Northern Italy borders the Mediterranean, but its cuisine of dairy based sauces and seafood is not considered as healthy as a Southern Italian diet emphasizing vegetables and lean protein like seafood and poultry.

Sustainable Diet

A diet that is not sustainable is a flawed diet. A diet that is not flexible is a flawed diet. If Americans truly understood what is an “authentic” Paleo diet, very few would eat it. Instead of authentic Paleo which is nothing more than guess work, you get versions of a Paleo-American diet complete with Paleo cookies and ice cream.

Stuffed rats and door mice were delicacy of the ancient Roman aristocracy. They are not popular today.

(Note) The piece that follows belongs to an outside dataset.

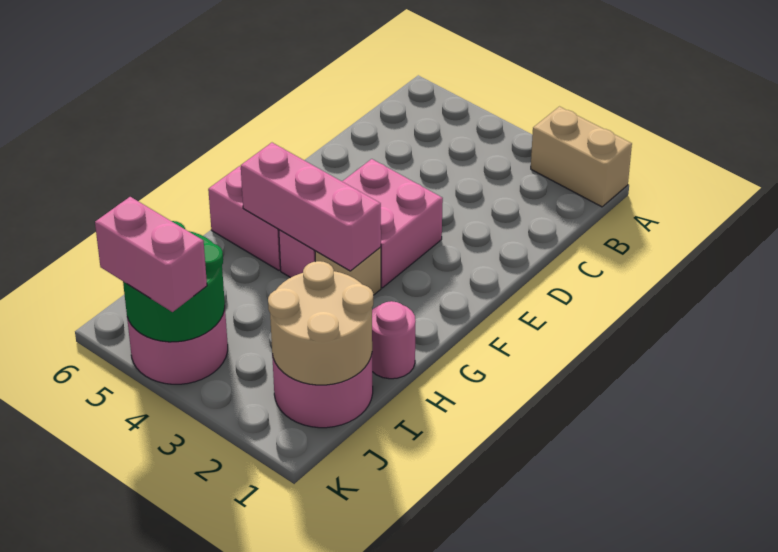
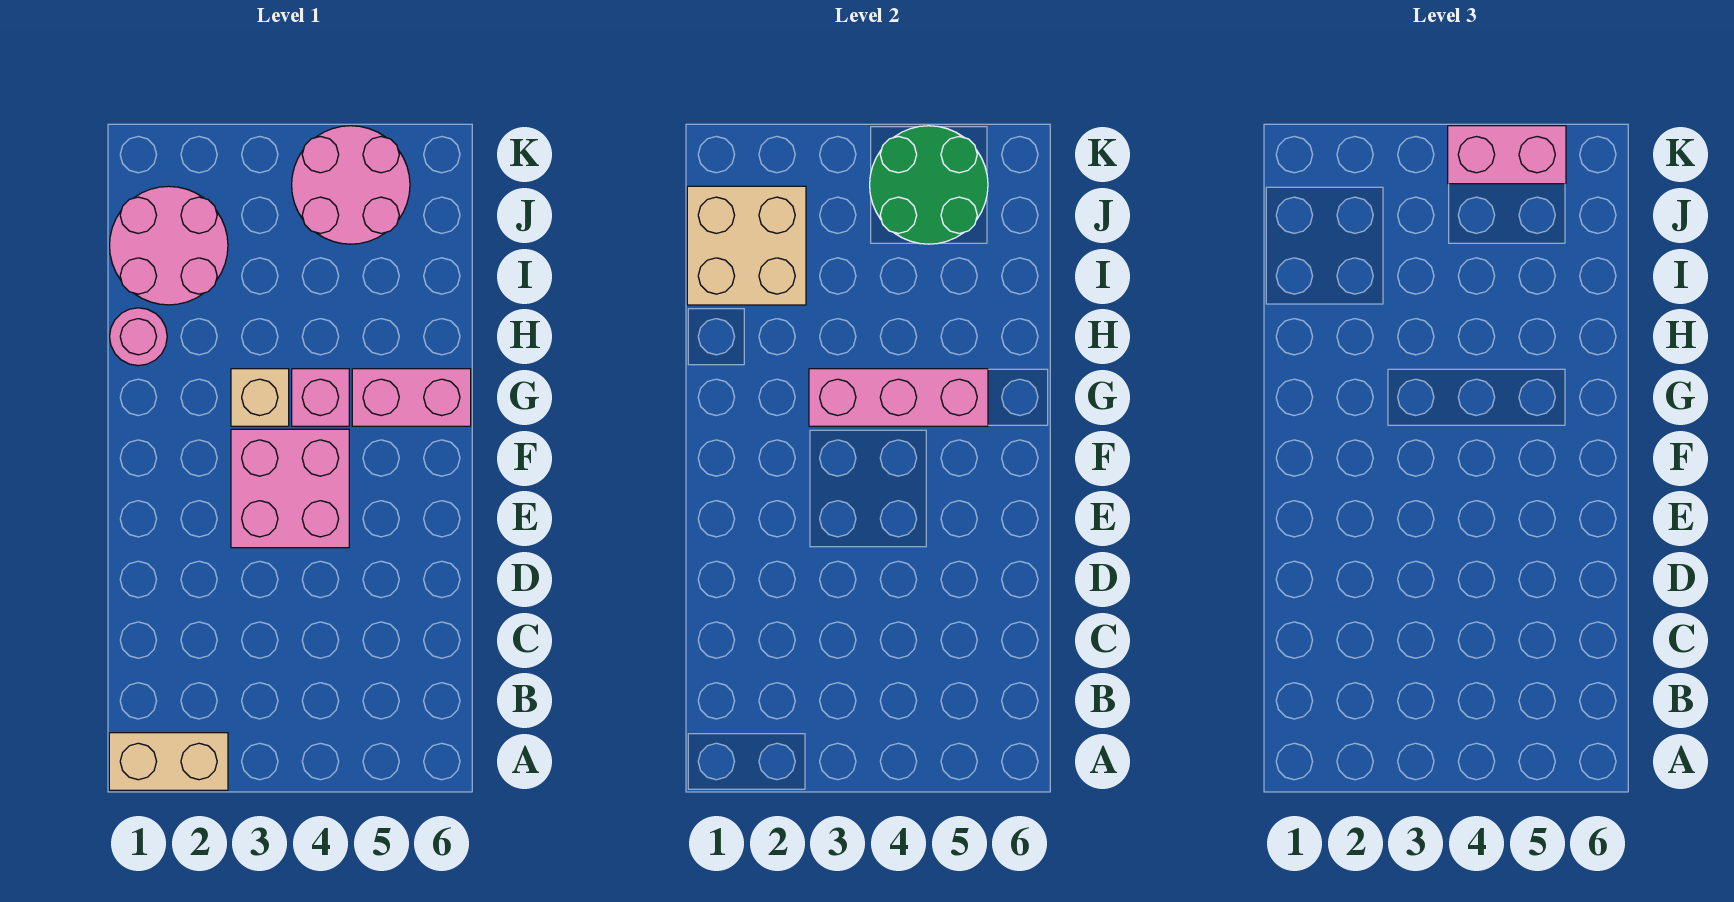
tan round brick I1:J2 level 2 -> tan brick I1:J2 level 2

This website highlights many “authentic” Southern Italian recipes that appeal to the American palate. Recipes with octopus and squid are not as popular to most Americans compared to spaghetti and meatballs. Italian-American restaurants rarely serve authentic Southern Italian pastas with greens and a variety of vegetables, or pizza with greens like arugula. For many Americans, arugula is a salad green not a pizza topping.

If a Mexican restaurant opened up in my parents hometown of Conversano, I am certain it would be a success. Healthy? Not necessarily. But, Italians do not eat out on a regular basis like Americans. For most Italians, Mexican, India, Chinese, and other ethnic foods are a rare treat not a weekly ritual.

A diverse diet is a sustainable diet.